O CPC atual, portanto, não mais conforma a irrestrita liberdade de convencimento. Isso é bem destacado em doutrina:
“No disposto no art. 371 exclui-se o vocábulo ´livre´ e determina a consideração judicial das provas constantes dos autos e a indicação das razões da formação de seu convencimento que impõe um cuidado redobrado do julgar para apresentar efetivamente os elementos dos autos que levara a um determinado posicionamento. Não há liberdade no ato de julgamento, há um dever de fundamentar a posição tomada, que deve ter como pauta de conduta a preocupação em buscar convencer as partes acerca da correção do posicionamento judicial (persuasão racional das partes), isto é uma mutação revolucionário na normatização do ato de julgar, porque a decisão não é propriamente imposta, mas disposta para convencer. A construção deve ter este espírito, o convencimento das partes deve ser uma meta do pronunciamento, ainda que não seja necessário alcançar este resultado” (ARRUDA ALVIM WAMBIER, Teresa et al. Breves comentários ao Código de Processo Civil. São Paulo: RT, 2015, p. 1001, grifei).
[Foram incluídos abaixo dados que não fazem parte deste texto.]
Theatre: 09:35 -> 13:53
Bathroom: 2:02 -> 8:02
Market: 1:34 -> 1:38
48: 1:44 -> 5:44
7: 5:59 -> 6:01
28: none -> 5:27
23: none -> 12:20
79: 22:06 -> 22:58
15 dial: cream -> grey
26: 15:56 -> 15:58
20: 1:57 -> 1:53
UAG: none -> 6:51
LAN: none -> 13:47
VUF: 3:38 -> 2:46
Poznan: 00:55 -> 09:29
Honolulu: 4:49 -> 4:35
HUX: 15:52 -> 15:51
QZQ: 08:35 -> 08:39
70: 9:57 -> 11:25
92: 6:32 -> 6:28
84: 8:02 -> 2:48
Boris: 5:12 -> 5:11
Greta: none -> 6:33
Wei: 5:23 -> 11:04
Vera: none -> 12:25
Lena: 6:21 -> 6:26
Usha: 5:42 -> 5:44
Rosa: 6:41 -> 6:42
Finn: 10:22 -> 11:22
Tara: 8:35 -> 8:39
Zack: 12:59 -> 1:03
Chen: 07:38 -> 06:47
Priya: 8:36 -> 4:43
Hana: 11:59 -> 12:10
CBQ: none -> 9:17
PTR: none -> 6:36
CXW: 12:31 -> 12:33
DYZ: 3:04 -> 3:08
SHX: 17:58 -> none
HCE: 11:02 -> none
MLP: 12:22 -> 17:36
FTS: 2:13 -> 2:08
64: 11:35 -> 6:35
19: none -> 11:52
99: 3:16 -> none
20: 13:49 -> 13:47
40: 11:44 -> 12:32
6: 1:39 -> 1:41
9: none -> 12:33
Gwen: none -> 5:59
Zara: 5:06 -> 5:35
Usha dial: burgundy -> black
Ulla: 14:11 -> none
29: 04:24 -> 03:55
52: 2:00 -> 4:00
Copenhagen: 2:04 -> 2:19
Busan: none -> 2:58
“Aqui, vale notar que não se repetiu, no CPC/2015, a expressão ´livremente´, constante do art. 131 do CPC/1973 (´O juiz apreciará livremente a prova, (...)´). Evidente que, à luz do CPC/1973, não tinha o juiz discricionariedade em relação à prova, no sentido de poder examinar as provas de modo irracional. Mas o fato de se ter extirpado tal expressão da lei processual é carregado de simbologia: à luz do Código de Processo Civil de 2015, fica claro que não se admite qualquer carga de irracionalidade, na motivação da decisão judicial, em relação às provas” (MEDINA, José Miguel Garcia. Curso de direito processual civil moderno. 4ª ed., São Paulo: RT, 2018, p. 640, negritei).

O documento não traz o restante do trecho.